------ Extracted information ------

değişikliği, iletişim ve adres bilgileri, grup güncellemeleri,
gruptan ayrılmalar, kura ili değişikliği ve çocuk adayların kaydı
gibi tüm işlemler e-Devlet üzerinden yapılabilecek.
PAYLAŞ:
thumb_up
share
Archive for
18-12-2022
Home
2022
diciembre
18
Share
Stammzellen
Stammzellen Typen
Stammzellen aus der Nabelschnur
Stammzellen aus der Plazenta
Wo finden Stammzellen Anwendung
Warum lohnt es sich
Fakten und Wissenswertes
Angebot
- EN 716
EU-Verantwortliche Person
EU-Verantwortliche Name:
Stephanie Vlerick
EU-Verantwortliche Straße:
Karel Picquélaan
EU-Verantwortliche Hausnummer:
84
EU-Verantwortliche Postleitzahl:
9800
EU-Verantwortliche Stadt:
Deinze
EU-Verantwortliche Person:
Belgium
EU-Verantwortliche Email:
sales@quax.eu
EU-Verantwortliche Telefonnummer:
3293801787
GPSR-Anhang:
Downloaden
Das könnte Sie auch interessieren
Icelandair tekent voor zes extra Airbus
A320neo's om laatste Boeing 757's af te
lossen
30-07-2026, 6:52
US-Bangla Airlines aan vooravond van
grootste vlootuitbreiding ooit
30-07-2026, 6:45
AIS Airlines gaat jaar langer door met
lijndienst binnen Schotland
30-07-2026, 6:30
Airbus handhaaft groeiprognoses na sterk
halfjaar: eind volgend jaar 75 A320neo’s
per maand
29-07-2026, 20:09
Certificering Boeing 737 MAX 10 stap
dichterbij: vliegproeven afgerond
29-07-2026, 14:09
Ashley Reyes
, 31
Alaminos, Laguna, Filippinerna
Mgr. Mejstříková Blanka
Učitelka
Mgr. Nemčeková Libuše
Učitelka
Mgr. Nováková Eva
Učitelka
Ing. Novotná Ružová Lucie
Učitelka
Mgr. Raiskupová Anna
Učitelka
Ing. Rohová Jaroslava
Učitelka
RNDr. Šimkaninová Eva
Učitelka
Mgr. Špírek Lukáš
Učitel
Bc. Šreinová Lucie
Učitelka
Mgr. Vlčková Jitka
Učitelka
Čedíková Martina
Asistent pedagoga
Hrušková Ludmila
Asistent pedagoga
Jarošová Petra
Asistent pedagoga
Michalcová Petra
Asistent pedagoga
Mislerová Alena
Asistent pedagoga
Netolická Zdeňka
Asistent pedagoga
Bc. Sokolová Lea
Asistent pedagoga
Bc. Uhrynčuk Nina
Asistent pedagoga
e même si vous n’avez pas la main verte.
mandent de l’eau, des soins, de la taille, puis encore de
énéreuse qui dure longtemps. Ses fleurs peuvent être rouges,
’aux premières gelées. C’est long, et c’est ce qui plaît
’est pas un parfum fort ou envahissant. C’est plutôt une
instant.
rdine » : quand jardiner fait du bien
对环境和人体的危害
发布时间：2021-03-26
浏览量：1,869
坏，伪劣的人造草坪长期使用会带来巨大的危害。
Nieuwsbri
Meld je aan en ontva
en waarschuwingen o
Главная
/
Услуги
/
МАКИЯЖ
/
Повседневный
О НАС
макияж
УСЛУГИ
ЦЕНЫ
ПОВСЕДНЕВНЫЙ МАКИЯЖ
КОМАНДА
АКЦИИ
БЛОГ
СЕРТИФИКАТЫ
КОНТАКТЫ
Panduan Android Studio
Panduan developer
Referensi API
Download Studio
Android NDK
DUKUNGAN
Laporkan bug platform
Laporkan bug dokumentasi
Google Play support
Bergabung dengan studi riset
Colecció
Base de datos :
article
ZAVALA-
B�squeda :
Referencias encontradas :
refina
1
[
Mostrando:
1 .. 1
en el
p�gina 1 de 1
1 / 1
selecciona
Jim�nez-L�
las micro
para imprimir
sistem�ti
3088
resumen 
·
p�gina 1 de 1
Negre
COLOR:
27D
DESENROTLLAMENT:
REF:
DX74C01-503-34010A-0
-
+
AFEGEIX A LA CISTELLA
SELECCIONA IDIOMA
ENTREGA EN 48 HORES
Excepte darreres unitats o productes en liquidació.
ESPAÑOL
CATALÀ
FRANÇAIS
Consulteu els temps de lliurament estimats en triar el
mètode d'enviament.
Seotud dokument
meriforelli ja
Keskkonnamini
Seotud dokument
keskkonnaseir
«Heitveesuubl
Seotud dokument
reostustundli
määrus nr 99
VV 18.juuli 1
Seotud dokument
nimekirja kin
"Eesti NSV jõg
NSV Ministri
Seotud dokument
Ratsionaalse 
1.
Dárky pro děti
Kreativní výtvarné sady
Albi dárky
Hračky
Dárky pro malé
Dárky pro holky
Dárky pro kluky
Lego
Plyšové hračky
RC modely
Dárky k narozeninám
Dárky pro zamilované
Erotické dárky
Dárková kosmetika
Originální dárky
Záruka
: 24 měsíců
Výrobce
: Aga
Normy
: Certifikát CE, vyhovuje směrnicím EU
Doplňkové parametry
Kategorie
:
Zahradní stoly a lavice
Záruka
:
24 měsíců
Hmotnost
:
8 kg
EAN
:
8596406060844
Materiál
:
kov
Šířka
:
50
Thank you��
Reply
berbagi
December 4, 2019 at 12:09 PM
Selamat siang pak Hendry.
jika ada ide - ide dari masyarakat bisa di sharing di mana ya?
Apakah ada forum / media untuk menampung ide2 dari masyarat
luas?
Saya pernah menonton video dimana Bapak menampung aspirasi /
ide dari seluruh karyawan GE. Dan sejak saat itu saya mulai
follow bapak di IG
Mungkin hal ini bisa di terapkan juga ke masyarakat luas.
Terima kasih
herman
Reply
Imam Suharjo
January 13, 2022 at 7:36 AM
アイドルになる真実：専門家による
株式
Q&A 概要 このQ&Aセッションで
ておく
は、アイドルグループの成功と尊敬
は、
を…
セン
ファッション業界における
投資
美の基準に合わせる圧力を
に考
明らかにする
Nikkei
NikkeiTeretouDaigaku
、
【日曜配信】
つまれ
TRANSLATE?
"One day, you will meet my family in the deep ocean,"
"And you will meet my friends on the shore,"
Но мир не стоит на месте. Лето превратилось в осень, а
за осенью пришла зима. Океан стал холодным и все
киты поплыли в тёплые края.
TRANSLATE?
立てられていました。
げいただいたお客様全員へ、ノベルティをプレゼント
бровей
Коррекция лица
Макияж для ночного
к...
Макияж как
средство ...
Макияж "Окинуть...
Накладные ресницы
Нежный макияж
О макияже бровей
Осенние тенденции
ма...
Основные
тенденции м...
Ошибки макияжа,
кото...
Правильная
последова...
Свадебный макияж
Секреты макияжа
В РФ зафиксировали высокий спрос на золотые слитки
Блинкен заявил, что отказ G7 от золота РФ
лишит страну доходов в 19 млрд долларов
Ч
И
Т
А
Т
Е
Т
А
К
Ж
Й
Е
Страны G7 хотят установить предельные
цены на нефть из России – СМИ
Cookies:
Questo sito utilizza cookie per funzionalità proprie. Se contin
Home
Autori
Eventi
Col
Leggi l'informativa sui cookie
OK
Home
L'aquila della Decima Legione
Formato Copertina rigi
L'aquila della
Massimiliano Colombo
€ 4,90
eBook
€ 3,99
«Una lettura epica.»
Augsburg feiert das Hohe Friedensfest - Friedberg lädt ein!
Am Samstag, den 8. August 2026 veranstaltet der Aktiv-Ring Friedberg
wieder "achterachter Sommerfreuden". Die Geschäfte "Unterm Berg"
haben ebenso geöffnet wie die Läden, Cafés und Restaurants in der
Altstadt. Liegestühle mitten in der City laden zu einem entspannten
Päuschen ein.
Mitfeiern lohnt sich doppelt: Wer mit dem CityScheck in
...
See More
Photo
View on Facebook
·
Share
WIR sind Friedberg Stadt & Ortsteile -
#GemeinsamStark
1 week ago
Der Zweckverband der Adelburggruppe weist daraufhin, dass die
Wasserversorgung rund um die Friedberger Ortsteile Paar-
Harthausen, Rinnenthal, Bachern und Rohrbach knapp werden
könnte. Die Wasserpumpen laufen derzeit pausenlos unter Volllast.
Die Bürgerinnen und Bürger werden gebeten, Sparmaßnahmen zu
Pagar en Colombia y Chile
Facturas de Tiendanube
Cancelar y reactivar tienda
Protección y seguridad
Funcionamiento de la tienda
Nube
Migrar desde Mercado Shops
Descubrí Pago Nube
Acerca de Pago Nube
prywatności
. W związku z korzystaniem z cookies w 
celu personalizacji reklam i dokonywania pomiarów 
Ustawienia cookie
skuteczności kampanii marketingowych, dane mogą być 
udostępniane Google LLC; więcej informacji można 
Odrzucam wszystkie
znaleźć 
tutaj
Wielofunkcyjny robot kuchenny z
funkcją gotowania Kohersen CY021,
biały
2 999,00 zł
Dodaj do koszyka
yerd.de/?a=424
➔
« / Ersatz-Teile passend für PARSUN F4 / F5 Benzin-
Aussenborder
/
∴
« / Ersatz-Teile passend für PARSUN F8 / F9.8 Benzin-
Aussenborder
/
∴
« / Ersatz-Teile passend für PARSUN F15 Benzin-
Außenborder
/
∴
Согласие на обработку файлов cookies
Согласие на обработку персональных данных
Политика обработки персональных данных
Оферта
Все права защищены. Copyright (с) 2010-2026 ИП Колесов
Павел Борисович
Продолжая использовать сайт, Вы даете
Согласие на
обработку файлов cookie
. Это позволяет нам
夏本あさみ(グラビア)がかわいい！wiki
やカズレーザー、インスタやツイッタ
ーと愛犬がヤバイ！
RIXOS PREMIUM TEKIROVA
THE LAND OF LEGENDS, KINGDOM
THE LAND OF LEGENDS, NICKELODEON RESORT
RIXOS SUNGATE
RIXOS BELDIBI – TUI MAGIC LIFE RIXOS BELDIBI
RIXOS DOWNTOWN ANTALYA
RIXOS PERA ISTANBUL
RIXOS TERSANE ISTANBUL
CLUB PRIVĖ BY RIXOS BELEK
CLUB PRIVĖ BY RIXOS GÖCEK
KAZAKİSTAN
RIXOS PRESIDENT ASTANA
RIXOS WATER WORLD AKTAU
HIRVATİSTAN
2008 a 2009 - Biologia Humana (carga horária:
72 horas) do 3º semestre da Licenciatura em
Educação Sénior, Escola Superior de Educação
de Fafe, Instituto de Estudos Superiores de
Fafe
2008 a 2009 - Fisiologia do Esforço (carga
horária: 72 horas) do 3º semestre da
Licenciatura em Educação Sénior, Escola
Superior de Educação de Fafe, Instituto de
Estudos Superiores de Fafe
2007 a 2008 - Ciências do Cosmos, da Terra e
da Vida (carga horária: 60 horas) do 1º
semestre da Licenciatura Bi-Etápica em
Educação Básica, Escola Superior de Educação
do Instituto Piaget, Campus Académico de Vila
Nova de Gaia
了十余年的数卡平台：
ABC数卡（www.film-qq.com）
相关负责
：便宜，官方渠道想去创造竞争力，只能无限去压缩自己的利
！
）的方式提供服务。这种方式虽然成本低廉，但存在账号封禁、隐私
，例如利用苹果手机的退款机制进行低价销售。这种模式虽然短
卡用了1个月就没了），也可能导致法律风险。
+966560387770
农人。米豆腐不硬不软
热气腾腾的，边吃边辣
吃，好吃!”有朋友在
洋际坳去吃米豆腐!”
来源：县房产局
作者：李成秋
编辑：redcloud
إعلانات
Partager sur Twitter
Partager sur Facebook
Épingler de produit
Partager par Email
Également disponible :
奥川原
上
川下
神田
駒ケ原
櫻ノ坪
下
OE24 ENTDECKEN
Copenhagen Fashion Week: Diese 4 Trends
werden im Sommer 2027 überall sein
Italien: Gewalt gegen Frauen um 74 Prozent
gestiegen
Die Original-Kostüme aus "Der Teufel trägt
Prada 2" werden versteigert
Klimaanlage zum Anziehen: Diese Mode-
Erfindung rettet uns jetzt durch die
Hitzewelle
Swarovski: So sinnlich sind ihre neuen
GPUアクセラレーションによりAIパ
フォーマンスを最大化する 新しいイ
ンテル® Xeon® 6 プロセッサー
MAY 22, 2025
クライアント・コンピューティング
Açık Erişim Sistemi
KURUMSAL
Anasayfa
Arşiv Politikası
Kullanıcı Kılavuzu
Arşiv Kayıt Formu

------

- Exercise objective -
For the listing above, state how many lines include the word "Stammzellen", and give only the number.

- Response to this exercise -
5